Opponents claim that passage of these bills would facilitate the exploitation of child workers. Missing from the national discussion, however, is any mention of the fact that children working in our nation's agricultural industry already face far more harmful working conditions than even those which would be introduced by the Maine and Missouri bills. This issue is of special interest to North Carolinians. Because our state's farms employ about 150,000 farmworkers every year - some of which are children.
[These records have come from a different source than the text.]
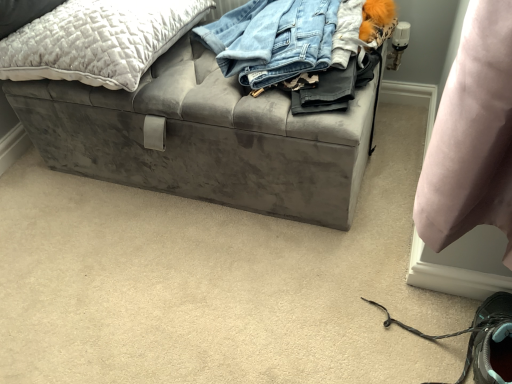
Find the location of a particular element. The height and width of the screenshot is (384, 512). blank area to the left of gray suede shoe at lower right is located at coordinates (300, 322).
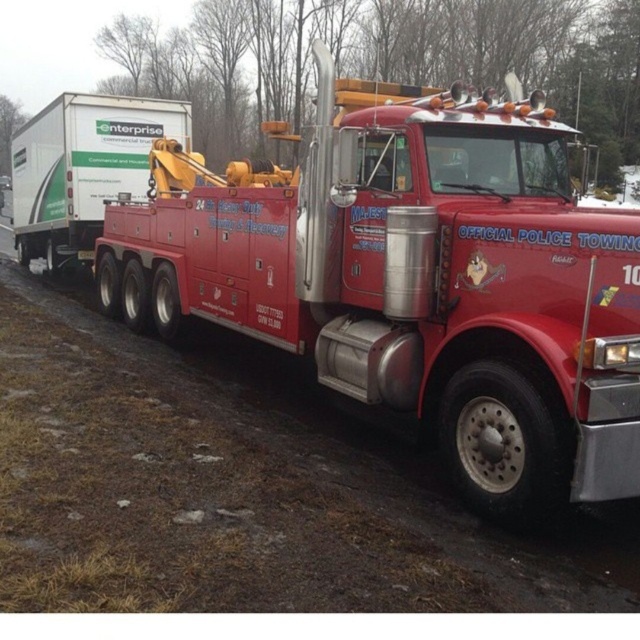
Is shiny red tow truck at center in front of white matte trailer at left?

Yes.

Is shiny red tow truck at center wider than white matte trailer at left?

No.

What do you see at coordinates (413, 280) in the screenshot? I see `shiny red tow truck at center` at bounding box center [413, 280].

Find the location of `shiny red tow truck at center`. shiny red tow truck at center is located at coordinates (413, 280).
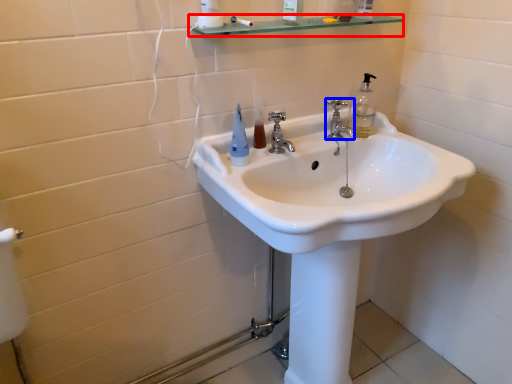
Question: Which object is closer to the camera taking this photo, balustrade (highlighted by a red box) or tap (highlighted by a blue box)?

Choices:
 (A) balustrade
 (B) tap

Answer: (A)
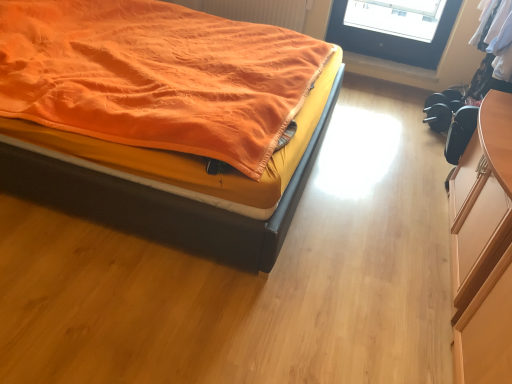
Question: Considering the positions of orange fabric bed at upper left and orange fabric radiator at upper center in the image, is orange fabric bed at upper left wider or thinner than orange fabric radiator at upper center?

Choices:
 (A) wide
 (B) thin

Answer: (A)

Question: Considering the positions of orange fabric bed at upper left and orange fabric radiator at upper center in the image, is orange fabric bed at upper left taller or shorter than orange fabric radiator at upper center?

Choices:
 (A) short
 (B) tall

Answer: (B)

Question: Estimate the real-world distances between objects in this image. Which object is closer to the wooden at lower right?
For the last 70 years, child farmworkers have been excluded from even the minimum federal legislation which protects child workers in other industries. To work at a restaurant, for example, a child must be 16, while children as young as 12 and 13 can work on a farm with parental permission.
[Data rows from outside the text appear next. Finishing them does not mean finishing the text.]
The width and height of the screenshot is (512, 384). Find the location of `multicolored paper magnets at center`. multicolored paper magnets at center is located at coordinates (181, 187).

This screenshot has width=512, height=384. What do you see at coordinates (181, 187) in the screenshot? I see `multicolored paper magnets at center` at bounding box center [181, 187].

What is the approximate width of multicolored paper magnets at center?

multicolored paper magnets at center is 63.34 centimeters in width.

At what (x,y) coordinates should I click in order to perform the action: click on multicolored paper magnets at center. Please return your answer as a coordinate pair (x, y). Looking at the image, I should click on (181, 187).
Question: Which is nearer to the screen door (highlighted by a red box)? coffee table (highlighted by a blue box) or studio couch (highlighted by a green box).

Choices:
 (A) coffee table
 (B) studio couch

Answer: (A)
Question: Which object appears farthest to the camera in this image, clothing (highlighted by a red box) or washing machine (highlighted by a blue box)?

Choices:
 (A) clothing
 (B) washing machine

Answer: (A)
This discrepancy in the laws persists despite the fact that the Centers for Disease Control’s National Institute for Occupational Safety Health (NIOSH) has rated the agricultural industry the most dangerous occupation for young workers. Children working in the fields labor long hours in the hot sun. They carry heavy loads and face exposure to toxic pesticides and dangerous machinery. Because they are still growing, child farmworkers are extremely susceptible to illness and trauma as a result of this work.
North Carolinians are taking action to ensure that all children in North Carolina are able to enjoy a safe childhood. Representatives Jordan and Parfitt introduced the Protect Youth/Farm Family Employment Bill, which limits the number of hours that 14- and 15-year-olds can work in our state's fields.
Farm labor is the backbone of North Carolina's agricultural industry, a sector which contributes 70.1 billion dollars to our state's GSP annually. Without strict rules regulating child labor, this industry is profiting as it puts children in harm's way.